Task requirements: Your response should be the lines from the one holding "X185477500Y-115040200D03*" to the last line of the data below, copied exactly and with no additions.

Supplied entries:

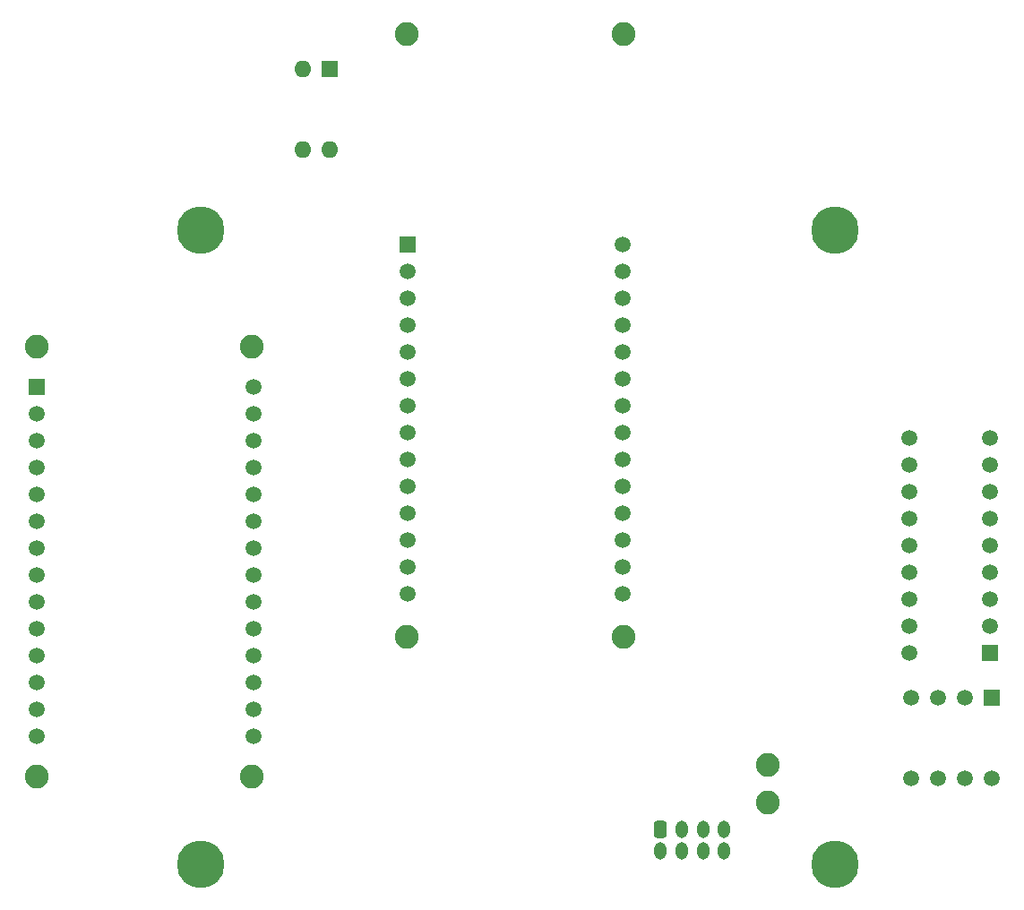
<source format=gbr>
%TF.GenerationSoftware,KiCad,Pcbnew,7.0.1-0*%
%TF.CreationDate,2023-05-25T18:21:21+09:00*%
%TF.ProjectId,SystemData,53797374-656d-4446-9174-612e6b696361,rev?*%
%TF.SameCoordinates,Original*%
%TF.FileFunction,Soldermask,Bot*%
%TF.FilePolarity,Negative*%
%FSLAX46Y46*%
G04 Gerber Fmt 4.6, Leading zero omitted, Abs format (unit mm)*
G04 Created by KiCad (PCBNEW 7.0.1-0) date 2023-05-25 18:21:21*
%MOMM*%
%LPD*%
G01*
G04 APERTURE LIST*
G04 Aperture macros list*
%AMRoundRect*
0 Rectangle with rounded corners*
0 $1 Rounding radius*
0 $2 $3 $4 $5 $6 $7 $8 $9 X,Y pos of 4 corners*
0 Add a 4 corners polygon primitive as box body*
4,1,4,$2,$3,$4,$5,$6,$7,$8,$9,$2,$3,0*
0 Add four circle primitives for the rounded corners*
1,1,$1+$1,$2,$3*
1,1,$1+$1,$4,$5*
1,1,$1+$1,$6,$7*
1,1,$1+$1,$8,$9*
0 Add four rect primitives between the rounded corners*
20,1,$1+$1,$2,$3,$4,$5,0*
20,1,$1+$1,$4,$5,$6,$7,0*
20,1,$1+$1,$6,$7,$8,$9,0*
20,1,$1+$1,$8,$9,$2,$3,0*%
G04 Aperture macros list end*
%ADD10C,4.500000*%
%ADD11C,2.250000*%
%ADD12R,1.500000X1.500000*%
%ADD13C,1.500000*%
%ADD14R,1.508000X1.508000*%
%ADD15C,1.508000*%
%ADD16RoundRect,0.250000X-0.350000X-0.560000X0.350000X-0.560000X0.350000X0.560000X-0.350000X0.560000X0*%
%ADD17O,1.200000X1.650000*%
%ADD18R,1.600000X1.600000*%
%ADD19O,1.600000X1.600000*%
G04 APERTURE END LIST*
D10*
%TO.C,REF\u002A\u002A*%
X178500000Y-75000000D03*
%TD*%
D11*
%TO.C,TP2*%
X172122000Y-125573432D03*
%TD*%
D12*
%TO.C,U1*%
X193277500Y-119200200D03*
D13*
X190737500Y-119200200D03*
X188197500Y-119200200D03*
X185657500Y-119200200D03*
X185657500Y-126820200D03*
X188197500Y-126820200D03*
X190737500Y-126820200D03*
X193277500Y-126820200D03*
%TD*%
D11*
%TO.C,U5*%
X103000000Y-86030000D03*
X103000000Y-126670000D03*
X123320000Y-86030000D03*
X123320000Y-126670000D03*
D14*
X103000000Y-89840000D03*
D15*
X103000000Y-92380000D03*
X103000000Y-94920000D03*
X103000000Y-97460000D03*
X103000000Y-100000000D03*
X103000000Y-102540000D03*
X103000000Y-105080000D03*
X103000000Y-107620000D03*
X103000000Y-110160000D03*
X103000000Y-112700000D03*
X103000000Y-115240000D03*
X103000000Y-117780000D03*
X103000000Y-120320000D03*
X103000000Y-122860000D03*
X123520000Y-122860000D03*
X123520000Y-120320000D03*
X123520000Y-117780000D03*
X123520000Y-115240000D03*
X123520000Y-112700000D03*
X123520000Y-110160000D03*
X123520000Y-107620000D03*
X123520000Y-105080000D03*
X123520000Y-102540000D03*
X123520000Y-100000000D03*
X123520000Y-97460000D03*
X123520000Y-94920000D03*
X123520000Y-92380000D03*
X123520000Y-89840000D03*
%TD*%
D10*
%TO.C,REF\u002A\u002A*%
X118500000Y-135000000D03*
%TD*%
D11*
%TO.C,U4*%
X158512500Y-56475000D03*
X138012500Y-56475000D03*
X158512500Y-113475000D03*
X138012500Y-113475000D03*
D14*
X138102500Y-76359800D03*
D15*
X138102500Y-78899800D03*
X138102500Y-81439800D03*
X138102500Y-83979800D03*
X138102500Y-86519800D03*
X138102500Y-89059800D03*
X138102500Y-91599800D03*
X138102500Y-94139800D03*
X138102500Y-96679800D03*
X138102500Y-99219800D03*
X138102500Y-101759800D03*
X138102500Y-104299800D03*
X138102500Y-106839800D03*
X138102500Y-109379800D03*
X158422500Y-109379800D03*
X158422500Y-106839800D03*
X158422500Y-104299800D03*
X158422500Y-101759800D03*
X158422500Y-99219800D03*
X158422500Y-96679800D03*
X158422500Y-94139800D03*
X158422500Y-91599800D03*
X158422500Y-89059800D03*
X158422500Y-86519800D03*
X158422500Y-83979800D03*
X158422500Y-81439800D03*
X158422500Y-78899800D03*
X158422500Y-76359800D03*
%TD*%
D10*
%TO.C,REF\u002A\u002A*%
X178500000Y-135000000D03*
%TD*%
%TO.C,REF\u002A\u002A*%
X118500000Y-75000000D03*
%TD*%
D11*
%TO.C,TP1*%
X172100000Y-129129432D03*
%TD*%
D16*
%TO.C,J1*%
X162000000Y-131690000D03*
D17*
X162000000Y-133690000D03*
X164000000Y-131690000D03*
X164000000Y-133690000D03*
X166000000Y-131690000D03*
X166000000Y-133690000D03*
X168000000Y-131690000D03*
X168000000Y-133690000D03*
%TD*%
D12*
%TO.C,U2*%
X193097500Y-115040200D03*
D13*
X193097500Y-112500200D03*
X193097500Y-109960200D03*
X193097500Y-107420200D03*
X193097500Y-104880200D03*
X193097500Y-102340200D03*
X193097500Y-99800200D03*
X193097500Y-97260200D03*
X193097500Y-94720200D03*
X185477500Y-94720200D03*
X185477500Y-97260200D03*
X185477500Y-99800200D03*
X185477500Y-102340200D03*
X185477500Y-104880200D03*
X185477500Y-107420200D03*
X185477500Y-109960200D03*
X185477500Y-112500200D03*
X185477500Y-115040200D03*
%TD*%
D18*
%TO.C,SW1*%
X130750000Y-59774432D03*
D19*
X128210000Y-59774432D03*
X128210000Y-67394432D03*
X130750000Y-67394432D03*
%TD*%
M02*

</source>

Expected answer:
X185477500Y-115040200D03*
%TD*%
D18*
%TO.C,SW1*%
X130750000Y-59774432D03*
D19*
X128210000Y-59774432D03*
X128210000Y-67394432D03*
X130750000Y-67394432D03*
%TD*%
M02*

</source>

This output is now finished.